Let’s see what the proof of well-known brands of Absinthe is:-

Lucid Absinthe 62% abv (124 proof)

La Clandestine Absinthe 53% abv (106 proof)

Sebor 55% abv (110 proof)

Pere Kermanns 60% abv (120 proof)

Pernod Absinthe 68% abv (136 proof0

Mari Mayans Collectors 70 70% abv (140 proof)

La Fee XS Absinthe Suisse 53% abv (106 proof)

La Fee XS Absinthe Francaise 68% abv (136 proof)

La Fee Bohemian 70% abv (140 proof)

La Fee Parisian 68% abv (136 proof)

Kubler 53 53% abv (106 proof)

Doubs Mystique Carte D’Or 65% abv (130 proof)

Roquette 1797 75% abv (150 proof)

Jade PF 1901 68% abv (136 proof)

Jade Edouard 72% abv (144 proof)

Jade Verte Suisse 65% abv (130 proof)

Jade Nouvelle Orleans 68% abv (136 proof)

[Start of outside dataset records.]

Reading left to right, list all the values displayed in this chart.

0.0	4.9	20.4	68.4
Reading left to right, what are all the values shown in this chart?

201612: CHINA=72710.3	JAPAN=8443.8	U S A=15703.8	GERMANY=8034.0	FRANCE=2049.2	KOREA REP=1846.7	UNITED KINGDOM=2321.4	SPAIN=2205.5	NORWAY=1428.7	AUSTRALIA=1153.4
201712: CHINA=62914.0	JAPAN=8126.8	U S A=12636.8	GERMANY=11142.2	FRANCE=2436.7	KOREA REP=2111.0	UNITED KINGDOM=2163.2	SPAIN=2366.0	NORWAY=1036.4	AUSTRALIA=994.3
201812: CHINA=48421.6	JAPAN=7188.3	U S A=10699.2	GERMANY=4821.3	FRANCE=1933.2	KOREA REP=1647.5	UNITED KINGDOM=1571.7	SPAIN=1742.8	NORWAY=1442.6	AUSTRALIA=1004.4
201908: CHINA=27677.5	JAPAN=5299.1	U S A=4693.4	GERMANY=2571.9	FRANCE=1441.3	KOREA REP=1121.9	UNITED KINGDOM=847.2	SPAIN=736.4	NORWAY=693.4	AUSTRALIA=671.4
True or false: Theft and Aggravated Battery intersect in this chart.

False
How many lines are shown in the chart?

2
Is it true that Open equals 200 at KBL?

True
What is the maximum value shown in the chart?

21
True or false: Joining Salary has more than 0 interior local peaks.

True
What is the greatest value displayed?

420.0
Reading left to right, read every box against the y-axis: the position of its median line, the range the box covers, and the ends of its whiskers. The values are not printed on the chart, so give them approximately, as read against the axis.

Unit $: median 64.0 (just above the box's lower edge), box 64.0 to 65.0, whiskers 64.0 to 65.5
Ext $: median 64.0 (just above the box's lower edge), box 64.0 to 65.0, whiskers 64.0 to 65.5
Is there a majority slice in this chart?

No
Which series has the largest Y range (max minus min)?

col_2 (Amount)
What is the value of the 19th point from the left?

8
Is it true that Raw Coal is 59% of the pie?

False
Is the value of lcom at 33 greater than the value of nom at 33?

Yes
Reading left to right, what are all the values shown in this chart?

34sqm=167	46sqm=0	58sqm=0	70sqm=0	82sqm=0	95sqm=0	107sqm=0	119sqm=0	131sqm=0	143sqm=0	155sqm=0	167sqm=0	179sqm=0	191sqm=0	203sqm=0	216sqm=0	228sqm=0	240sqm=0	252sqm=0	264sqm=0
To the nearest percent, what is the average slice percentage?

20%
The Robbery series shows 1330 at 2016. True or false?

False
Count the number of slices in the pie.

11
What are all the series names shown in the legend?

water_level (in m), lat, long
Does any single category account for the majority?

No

If we compare that to other alcoholic beverages we can see that Absinthe is very strong:-

Absolut Blue Vodka 40% abv (80 proof)

Jose Cuervo Gold Tequila 38% abv (76 proof)

Beer tends to be 4 or 5% alcohol by volume (8-10 proof).

Table Wine 9-12% alcohol by volume (18-24 proof).

Johnnie Walker Black Label Scotch Whisky 40% alcohol by volume (80 proof).

Everclear 95% abv (190 proof)

If you make homemade Absinthe using essences from AbsintheKit.com then your homemade Absinthe’s proof will depend on what neutral alcohol you use.

What is Absinthe proof? Very high is the answer!